◆ **ABOUT THIS EXERCISE**:
Scan the records below. Copy every line in which the word "under" appears.

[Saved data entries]
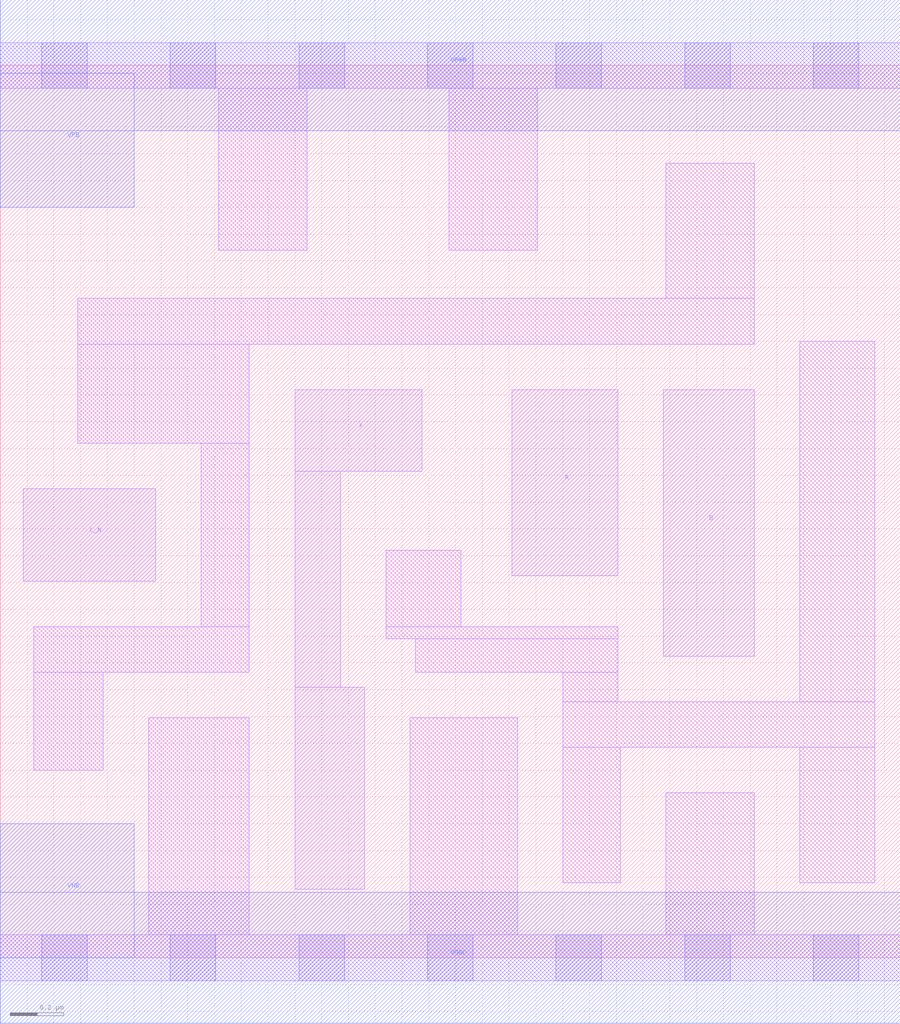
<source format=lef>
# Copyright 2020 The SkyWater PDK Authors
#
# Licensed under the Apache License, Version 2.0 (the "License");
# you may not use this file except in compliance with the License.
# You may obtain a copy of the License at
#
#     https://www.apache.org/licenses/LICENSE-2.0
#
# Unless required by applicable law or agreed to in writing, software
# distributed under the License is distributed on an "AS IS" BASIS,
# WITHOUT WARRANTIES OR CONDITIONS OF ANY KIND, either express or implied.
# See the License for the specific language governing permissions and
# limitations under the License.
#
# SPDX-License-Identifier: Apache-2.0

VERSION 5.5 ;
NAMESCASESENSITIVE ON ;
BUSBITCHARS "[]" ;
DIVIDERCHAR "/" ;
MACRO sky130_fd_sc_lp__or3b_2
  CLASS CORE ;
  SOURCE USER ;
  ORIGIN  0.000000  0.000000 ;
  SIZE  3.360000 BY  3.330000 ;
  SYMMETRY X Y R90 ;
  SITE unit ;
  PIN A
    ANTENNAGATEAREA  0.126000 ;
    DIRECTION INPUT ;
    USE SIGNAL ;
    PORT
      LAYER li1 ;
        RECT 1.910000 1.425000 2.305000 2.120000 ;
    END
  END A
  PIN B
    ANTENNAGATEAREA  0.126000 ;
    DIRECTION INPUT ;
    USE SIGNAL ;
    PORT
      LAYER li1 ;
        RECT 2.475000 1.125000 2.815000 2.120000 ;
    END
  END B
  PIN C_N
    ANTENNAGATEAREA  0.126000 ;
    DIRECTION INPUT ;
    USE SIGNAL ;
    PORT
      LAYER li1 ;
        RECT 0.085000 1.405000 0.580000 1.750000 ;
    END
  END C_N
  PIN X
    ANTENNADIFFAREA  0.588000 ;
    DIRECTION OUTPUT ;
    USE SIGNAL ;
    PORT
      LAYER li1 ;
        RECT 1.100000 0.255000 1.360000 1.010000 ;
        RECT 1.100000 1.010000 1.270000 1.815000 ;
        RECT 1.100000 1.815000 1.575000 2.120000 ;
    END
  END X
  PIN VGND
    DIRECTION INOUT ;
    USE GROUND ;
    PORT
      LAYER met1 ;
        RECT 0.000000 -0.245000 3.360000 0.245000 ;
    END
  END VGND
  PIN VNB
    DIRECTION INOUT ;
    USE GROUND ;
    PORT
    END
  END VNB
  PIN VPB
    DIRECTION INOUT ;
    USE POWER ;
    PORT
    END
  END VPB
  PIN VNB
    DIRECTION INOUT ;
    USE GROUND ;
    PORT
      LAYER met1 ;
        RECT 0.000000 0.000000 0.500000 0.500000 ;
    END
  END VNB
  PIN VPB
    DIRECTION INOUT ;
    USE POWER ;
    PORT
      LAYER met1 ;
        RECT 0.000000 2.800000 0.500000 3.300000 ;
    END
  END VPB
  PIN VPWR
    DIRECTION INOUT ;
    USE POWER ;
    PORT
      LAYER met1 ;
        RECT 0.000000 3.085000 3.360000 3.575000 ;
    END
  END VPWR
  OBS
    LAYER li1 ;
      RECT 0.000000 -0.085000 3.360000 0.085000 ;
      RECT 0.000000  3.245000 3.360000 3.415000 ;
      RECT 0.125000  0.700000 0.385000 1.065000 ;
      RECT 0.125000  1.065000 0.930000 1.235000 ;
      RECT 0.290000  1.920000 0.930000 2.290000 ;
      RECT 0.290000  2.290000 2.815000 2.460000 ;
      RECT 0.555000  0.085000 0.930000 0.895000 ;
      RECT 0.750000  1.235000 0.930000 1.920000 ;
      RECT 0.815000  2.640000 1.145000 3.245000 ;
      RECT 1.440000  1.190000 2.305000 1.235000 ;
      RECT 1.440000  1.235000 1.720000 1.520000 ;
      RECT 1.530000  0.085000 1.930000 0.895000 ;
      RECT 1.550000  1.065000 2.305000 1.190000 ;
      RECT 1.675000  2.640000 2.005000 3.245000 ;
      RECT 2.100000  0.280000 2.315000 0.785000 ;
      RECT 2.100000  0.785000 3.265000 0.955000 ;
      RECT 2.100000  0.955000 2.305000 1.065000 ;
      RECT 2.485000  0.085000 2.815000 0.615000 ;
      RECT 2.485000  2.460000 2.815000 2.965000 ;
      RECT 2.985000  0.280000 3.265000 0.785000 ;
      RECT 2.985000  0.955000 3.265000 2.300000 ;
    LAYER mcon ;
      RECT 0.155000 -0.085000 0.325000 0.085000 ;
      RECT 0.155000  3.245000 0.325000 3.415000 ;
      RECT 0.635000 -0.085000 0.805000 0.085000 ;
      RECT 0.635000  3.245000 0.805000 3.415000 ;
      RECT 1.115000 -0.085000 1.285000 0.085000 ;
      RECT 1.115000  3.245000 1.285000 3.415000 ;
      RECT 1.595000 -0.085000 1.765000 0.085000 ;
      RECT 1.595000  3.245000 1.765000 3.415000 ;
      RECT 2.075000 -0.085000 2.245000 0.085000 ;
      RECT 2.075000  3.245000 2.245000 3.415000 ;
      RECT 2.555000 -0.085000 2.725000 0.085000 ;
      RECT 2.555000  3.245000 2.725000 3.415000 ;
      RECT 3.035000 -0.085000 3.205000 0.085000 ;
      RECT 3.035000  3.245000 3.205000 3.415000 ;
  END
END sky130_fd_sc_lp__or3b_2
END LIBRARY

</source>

--

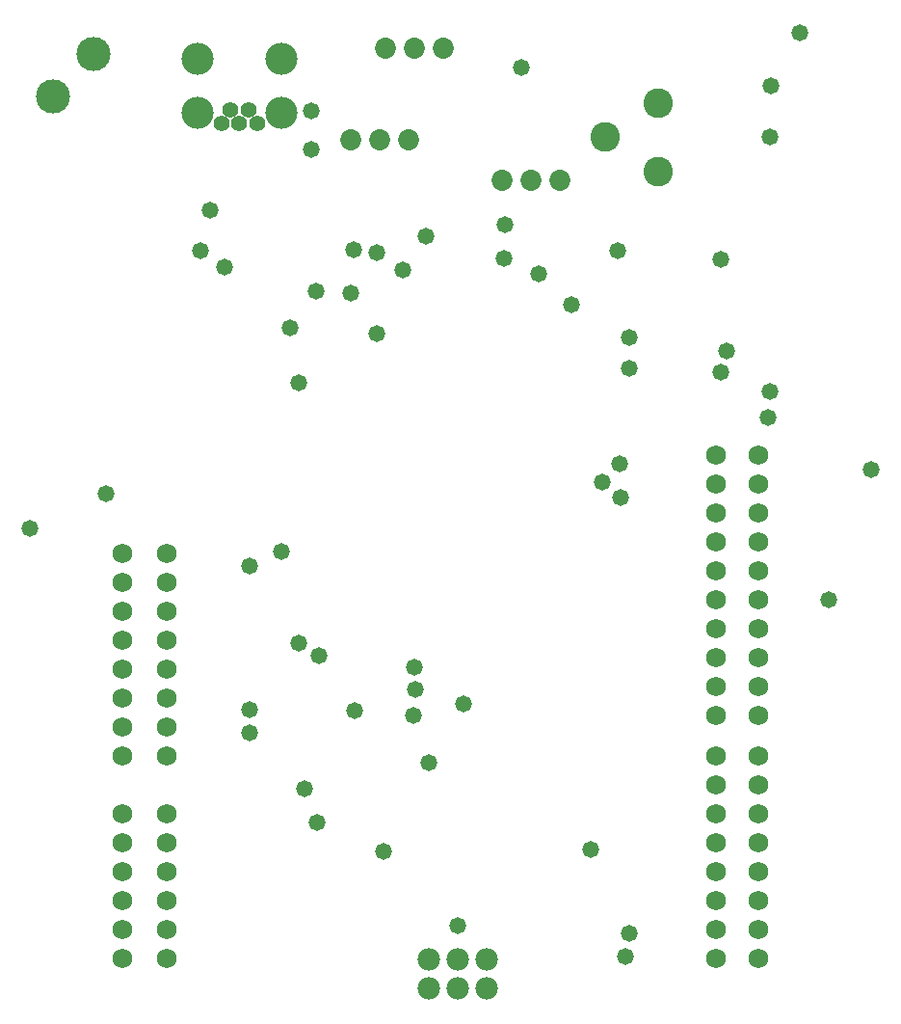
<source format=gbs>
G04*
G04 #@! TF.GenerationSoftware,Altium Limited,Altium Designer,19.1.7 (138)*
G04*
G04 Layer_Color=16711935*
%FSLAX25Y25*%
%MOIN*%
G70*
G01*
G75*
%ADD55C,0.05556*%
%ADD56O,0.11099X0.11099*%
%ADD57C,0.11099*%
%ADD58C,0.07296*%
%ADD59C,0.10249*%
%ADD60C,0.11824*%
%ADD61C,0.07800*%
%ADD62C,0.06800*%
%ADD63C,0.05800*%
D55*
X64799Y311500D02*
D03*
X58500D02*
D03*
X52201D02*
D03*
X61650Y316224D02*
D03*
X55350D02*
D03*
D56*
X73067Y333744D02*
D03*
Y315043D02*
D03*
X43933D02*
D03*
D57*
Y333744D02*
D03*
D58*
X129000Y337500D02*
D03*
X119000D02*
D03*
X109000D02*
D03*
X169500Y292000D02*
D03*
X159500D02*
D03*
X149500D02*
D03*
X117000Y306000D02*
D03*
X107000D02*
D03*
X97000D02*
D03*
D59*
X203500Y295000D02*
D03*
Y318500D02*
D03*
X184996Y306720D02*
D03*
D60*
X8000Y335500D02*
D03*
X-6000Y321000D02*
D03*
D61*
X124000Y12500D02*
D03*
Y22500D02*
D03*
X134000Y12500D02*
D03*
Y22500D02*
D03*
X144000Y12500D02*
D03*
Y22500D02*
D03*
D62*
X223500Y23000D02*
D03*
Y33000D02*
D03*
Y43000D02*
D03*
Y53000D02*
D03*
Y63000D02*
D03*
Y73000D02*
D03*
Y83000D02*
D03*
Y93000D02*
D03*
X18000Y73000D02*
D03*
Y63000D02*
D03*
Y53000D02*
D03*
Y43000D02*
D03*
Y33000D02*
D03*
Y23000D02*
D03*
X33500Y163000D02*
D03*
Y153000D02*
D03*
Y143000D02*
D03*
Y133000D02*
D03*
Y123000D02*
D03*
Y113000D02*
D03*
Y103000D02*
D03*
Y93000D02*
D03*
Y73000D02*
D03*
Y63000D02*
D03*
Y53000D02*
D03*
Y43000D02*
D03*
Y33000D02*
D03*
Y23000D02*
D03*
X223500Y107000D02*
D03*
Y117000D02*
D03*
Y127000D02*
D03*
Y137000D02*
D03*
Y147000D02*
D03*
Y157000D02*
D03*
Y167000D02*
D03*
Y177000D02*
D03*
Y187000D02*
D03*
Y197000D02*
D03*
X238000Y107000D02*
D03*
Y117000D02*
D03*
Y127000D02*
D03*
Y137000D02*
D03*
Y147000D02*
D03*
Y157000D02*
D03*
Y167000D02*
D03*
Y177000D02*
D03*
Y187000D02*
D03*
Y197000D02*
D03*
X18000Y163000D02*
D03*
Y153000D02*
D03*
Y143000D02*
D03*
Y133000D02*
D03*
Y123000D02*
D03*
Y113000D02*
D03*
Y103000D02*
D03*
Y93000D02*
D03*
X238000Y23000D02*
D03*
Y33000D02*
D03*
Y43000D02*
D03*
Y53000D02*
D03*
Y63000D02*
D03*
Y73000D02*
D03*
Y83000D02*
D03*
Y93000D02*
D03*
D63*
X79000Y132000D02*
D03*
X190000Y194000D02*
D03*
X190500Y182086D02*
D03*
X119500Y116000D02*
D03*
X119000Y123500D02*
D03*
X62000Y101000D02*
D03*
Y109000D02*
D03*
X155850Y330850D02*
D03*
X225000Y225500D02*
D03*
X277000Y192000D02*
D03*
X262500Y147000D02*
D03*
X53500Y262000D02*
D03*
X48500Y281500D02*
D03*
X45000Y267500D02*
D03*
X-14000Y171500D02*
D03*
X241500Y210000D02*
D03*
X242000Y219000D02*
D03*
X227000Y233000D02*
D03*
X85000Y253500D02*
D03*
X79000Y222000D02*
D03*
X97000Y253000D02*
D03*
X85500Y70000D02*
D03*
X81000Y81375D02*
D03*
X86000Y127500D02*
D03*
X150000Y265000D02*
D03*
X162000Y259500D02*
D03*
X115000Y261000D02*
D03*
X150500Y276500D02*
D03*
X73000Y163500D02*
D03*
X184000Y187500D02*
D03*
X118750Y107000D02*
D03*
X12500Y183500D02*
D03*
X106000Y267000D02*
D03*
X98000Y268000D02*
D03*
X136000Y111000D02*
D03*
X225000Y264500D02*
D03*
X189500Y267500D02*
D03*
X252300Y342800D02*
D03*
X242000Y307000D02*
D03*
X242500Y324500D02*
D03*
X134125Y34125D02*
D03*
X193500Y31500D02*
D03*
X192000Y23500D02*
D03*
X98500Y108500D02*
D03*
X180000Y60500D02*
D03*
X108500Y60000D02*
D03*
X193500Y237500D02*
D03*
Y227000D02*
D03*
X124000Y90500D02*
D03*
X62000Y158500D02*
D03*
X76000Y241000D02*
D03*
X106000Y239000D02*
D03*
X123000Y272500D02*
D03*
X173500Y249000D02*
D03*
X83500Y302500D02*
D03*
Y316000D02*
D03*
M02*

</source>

--

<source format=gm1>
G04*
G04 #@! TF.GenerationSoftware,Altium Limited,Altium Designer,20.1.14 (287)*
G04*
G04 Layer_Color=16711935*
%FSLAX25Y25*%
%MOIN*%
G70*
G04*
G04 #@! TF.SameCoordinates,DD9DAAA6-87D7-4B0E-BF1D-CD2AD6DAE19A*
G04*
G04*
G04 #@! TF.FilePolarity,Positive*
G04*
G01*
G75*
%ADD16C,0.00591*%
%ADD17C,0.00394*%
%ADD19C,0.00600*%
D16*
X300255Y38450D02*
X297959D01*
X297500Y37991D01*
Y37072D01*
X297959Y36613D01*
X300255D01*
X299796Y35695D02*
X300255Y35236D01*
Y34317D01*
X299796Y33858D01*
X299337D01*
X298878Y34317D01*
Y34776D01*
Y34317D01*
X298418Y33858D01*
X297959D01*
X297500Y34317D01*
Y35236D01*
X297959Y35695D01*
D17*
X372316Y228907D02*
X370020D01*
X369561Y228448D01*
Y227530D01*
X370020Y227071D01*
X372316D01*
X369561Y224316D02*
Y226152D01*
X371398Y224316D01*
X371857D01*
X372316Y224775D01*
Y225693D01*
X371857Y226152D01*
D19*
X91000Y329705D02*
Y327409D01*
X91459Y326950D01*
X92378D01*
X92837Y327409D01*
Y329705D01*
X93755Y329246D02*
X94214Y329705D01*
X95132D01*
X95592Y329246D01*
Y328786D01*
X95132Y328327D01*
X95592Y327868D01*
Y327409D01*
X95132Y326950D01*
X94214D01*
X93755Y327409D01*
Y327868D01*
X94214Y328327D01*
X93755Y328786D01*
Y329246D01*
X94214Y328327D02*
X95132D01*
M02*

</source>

◆ **SOLUTION TO THIS EXERCISE**:
# Licensed under the Apache License, Version 2.0 (the "License");
# distributed under the License is distributed on an "AS IS" BASIS,
# limitations under the License.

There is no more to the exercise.